Rabbijn is, mogelijk via Frans rabbin 'leraar van de joodse wet' [1540; TLF], ouder rabain [1351; TLF], ontleend aan middeleeuws Latijn rabbinus 'rabbi, leermeester' [ca. 1498; Fuchs], dat ontleend is aan misjnaïsch Hebreeuws rabbīn 'leermeesters, leraren' mannelijk meervoud van rav 'heer, leraar', zelfstandig gebruik van rav 'veel, groot'. Het Hebreeuwse rabbi is ongewijzigd overgenomen in de Latijnse, Griekse en Middelnederlandse bijbelvertalingen. Ook cherubijn en serafijn gaan terug op een meervoudsvorm.

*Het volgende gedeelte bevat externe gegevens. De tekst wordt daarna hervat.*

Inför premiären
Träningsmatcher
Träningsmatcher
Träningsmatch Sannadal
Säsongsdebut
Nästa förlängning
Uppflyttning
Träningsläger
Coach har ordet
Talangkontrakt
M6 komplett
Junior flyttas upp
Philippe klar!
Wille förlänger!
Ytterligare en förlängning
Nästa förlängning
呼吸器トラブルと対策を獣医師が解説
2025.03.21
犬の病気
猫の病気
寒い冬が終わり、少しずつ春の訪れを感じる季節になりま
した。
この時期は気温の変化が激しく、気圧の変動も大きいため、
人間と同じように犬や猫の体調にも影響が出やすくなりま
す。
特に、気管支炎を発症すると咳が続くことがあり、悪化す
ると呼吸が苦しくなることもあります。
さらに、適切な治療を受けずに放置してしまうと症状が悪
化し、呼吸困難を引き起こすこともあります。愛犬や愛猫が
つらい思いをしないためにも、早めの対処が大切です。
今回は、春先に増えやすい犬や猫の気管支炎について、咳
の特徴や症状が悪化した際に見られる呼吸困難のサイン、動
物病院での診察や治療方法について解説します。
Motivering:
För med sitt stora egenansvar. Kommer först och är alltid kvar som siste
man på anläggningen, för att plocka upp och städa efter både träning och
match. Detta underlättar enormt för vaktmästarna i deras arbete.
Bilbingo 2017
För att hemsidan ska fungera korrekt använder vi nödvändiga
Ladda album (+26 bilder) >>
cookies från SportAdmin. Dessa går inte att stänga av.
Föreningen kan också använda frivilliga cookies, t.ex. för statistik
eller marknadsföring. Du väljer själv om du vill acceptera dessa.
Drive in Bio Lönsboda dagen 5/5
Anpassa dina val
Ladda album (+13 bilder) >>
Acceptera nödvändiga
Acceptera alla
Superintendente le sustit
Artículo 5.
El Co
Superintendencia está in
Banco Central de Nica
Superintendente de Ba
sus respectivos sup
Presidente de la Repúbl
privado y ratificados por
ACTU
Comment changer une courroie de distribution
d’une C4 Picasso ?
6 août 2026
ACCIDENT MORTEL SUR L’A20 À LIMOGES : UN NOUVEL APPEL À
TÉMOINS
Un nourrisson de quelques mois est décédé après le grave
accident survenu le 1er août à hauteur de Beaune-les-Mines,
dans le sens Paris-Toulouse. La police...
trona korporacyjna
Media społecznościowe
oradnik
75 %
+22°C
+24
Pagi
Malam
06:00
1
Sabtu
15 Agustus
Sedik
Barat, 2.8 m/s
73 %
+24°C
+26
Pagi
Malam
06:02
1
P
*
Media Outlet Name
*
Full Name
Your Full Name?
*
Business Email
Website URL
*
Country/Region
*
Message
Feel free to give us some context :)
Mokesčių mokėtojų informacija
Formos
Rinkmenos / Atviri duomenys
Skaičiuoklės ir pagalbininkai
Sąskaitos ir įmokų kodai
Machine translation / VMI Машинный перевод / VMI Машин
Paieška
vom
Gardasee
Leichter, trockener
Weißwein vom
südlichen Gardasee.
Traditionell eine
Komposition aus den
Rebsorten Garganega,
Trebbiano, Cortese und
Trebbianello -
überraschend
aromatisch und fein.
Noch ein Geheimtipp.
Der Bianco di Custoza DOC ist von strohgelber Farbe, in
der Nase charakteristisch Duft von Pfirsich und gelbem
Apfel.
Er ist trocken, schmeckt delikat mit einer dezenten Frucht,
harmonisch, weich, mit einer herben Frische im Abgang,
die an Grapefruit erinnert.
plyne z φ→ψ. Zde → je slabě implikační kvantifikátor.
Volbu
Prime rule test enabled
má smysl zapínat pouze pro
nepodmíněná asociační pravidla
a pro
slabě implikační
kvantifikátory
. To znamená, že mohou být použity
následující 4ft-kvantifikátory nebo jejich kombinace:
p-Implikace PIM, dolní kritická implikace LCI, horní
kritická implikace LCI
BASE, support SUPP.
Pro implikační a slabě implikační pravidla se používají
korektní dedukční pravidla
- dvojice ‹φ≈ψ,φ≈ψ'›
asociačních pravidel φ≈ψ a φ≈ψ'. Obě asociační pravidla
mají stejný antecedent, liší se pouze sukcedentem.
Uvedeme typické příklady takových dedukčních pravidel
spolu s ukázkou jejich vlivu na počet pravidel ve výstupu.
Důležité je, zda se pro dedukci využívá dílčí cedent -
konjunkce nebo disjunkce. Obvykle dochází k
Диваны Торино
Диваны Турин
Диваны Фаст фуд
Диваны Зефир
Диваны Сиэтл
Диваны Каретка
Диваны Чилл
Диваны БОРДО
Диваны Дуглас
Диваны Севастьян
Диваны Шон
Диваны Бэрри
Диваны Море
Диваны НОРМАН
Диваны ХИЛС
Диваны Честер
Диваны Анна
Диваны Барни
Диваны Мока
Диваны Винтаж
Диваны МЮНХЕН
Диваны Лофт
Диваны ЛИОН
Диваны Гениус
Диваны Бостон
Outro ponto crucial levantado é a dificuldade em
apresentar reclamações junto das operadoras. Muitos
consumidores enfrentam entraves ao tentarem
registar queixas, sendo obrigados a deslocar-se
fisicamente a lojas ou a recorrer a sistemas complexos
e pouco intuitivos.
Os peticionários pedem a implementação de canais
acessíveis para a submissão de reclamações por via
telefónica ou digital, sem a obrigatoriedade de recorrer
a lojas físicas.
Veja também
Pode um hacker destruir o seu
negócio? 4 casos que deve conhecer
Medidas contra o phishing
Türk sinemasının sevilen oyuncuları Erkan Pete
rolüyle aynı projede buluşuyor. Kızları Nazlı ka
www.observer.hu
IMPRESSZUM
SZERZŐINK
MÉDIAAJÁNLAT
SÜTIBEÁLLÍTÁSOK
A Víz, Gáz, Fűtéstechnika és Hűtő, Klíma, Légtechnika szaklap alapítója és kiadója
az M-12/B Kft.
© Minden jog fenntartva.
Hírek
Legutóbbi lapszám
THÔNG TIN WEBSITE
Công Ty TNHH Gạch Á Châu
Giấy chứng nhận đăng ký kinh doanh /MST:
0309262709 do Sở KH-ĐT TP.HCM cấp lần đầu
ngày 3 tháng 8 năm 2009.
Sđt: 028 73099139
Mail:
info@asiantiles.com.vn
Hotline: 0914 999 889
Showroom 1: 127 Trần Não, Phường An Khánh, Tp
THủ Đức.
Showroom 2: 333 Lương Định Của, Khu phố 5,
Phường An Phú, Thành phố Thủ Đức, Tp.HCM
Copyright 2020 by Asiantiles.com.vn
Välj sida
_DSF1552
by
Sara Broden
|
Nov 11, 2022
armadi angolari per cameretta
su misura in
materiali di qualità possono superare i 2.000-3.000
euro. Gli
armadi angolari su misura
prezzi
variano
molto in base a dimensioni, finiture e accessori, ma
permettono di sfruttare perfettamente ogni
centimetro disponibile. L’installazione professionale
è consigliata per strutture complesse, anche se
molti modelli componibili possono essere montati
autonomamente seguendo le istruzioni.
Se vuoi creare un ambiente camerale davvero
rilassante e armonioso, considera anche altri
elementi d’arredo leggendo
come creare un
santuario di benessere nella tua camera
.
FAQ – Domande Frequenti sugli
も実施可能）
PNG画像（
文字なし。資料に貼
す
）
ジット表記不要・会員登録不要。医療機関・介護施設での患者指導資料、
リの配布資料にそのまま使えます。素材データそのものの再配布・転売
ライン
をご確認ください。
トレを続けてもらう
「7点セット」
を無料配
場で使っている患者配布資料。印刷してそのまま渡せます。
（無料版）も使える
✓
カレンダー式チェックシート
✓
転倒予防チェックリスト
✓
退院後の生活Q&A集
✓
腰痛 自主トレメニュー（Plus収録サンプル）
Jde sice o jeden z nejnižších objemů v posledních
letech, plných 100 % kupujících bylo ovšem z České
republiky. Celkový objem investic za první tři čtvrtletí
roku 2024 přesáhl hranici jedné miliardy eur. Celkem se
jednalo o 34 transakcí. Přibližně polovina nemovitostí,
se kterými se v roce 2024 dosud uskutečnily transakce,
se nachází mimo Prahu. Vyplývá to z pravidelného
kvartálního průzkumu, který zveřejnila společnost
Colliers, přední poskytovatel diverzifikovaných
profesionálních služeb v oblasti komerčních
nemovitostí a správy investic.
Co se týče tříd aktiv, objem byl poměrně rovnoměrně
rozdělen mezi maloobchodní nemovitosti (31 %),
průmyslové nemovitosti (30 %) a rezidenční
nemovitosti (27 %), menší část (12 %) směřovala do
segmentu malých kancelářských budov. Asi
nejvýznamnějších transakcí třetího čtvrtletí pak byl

In het Nederlands komt ook rebbe 'rabbijn' voor, dat ontleend is aan Jiddisch rebbe 'mijn heer, rabbijn' [1878; WNT], dat met umlaut is afgeleid van Hebreeuws rabbī. Ook de Hebreeuwse vorm zelf komt nog voor, maar met een scherp verschil tussen het joodse en het niet-joodse gebruik: in joodse kring is rabbi een aanspreektitel; in niet-joodse kring is het een titel ('rabbijn') en kan daarom zonder naam gebruikt worden (de rabbi, jullie rabbi).